# EXERCISE DIRECTIONS
Turn the lines of text in the material below into a numbered list, skipping any blank lines. Leave the pictures out of your answer.

# EXERCISE MATERIALS

=-=-=

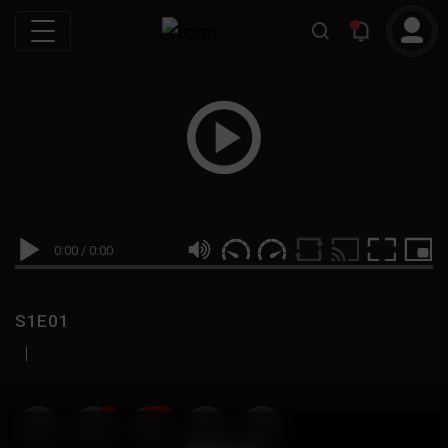
0:00
/
0:00
S1E01
|
19
999M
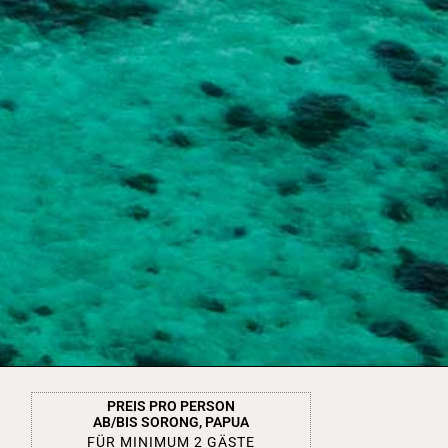
PREIS PRO PERSON
AB/BIS SORONG, PAPUA
FÜR MINIMUM 2 GÄSTE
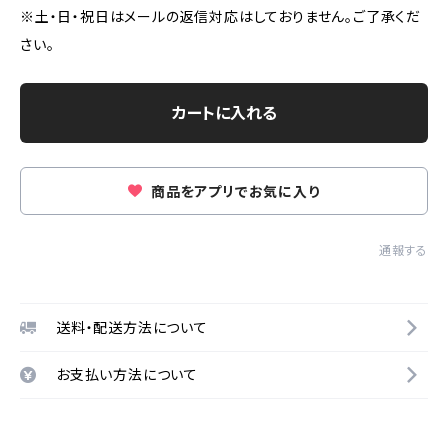
※土・日・祝日はメールの返信対応はしておりません。ご了承くだ
さい。
カートに入れる
商品をアプリでお気に入り
通報する
送料・配送方法について
お支払い方法について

=-=-=

# SOLVED PROBLEM
1. 0:00
2. /
3. 0:00
4. S1E01
5. |
6. 19
7. 999M
8. PREIS PRO PERSON
9. AB/BIS SORONG, PAPUA
10. FÜR MINIMUM 2 GÄSTE
11. ※土・日・祝日はメールの返信対応はしておりません。ご了承くだ
12. さい。
13. カートに入れる
14. 商品をアプリでお気に入り
15. 通報する
16. 送料・配送方法について
17. お支払い方法について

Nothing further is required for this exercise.